Can I use a client constructed session token for cosmosdb?


I've done a bit of research on using session token in cosmosdb's dotnet v3 sdk, and so far I found these two links that give me some hints on how to use it: utilize-session-tokens and how-to-convert-session-token.

In our scenario, we would like to have strong consistency (but we don't want to use strong consistency for all data) if the update belongs to the same userId, so that when one instance updates data under this user, everyone else will immediately see the result. We'd also want to use cosmosdb as a lock for another scenario.

However, the links above only show how to reuse a token that was returned from creating a document. And I wonder if I can construct my own session token and use it for strong consistency.

For example, if I want to update the data under a specific userId I would use {userId}:-1#1 as the session token. Would that be a valid way to use the session token? I'm also not sure what the fields pkrangeid, Version, GlobalLSN mean and what role they play when cosmosdb deals with consistency.

Thanks in advance!


Solution

  • The session token includes the LSN that cannot be created by the client. Session token must be issued by the service as it is the only way to provide the consistency guarantees for Session consistency.

    To get in-region strong consistency, or more accurately, read your own write guarantees provided by Session consistency and are using a single instance of the Cosmos client you will already get read your own write guarantees. You do not need to manage the Session token. The Cosmos SDK does it for you.

    If you have a scenario where you have multiple instances of the Cosmos DB client in separate processes and your want read your own write guarantees, you have two options.

    1. Implement bounded staleness consistency which provides in-region strong consistency for all Cosmos client instances reading and writing in that region. It does this by reading two replicas. Since Cosmos DB always writes to 3 replicas, you are guaranteed to always read the most current data as Cosmos DB will check the LSN from both replicas and return the data from the higher LSN if they don't match. The upside for this approach is that it is super easy to implement. The downside is that point reads (i.e. ReadItemAsync()) cost twice as much because its reading from two replicas.

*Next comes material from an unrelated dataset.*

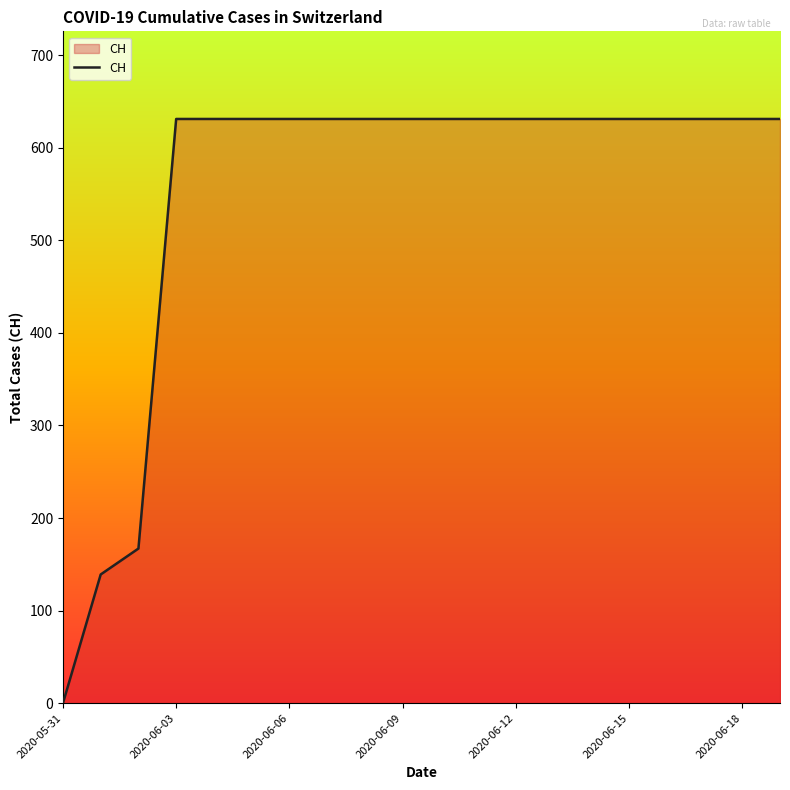

What is the difference between the maximum and minimum values?

631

    2. Use Session consistency and use Stateful Entities in Durable Functions or something similar that will allow you to implement a distributed mutex to store and update the Session token across multiple Cosmos client instances. Upside here is point reads are still 1 RU, downside is this complexity and also all writes are serialized as they require queuing all writes up against the mutex which needs to be updated by each client instance. Note: if your clients are in the same process but on multiple threads, you could use a Concurrent Collection which is simpler but still requires synchonizing threads so will impact write throughput in the client when there is high concurrency.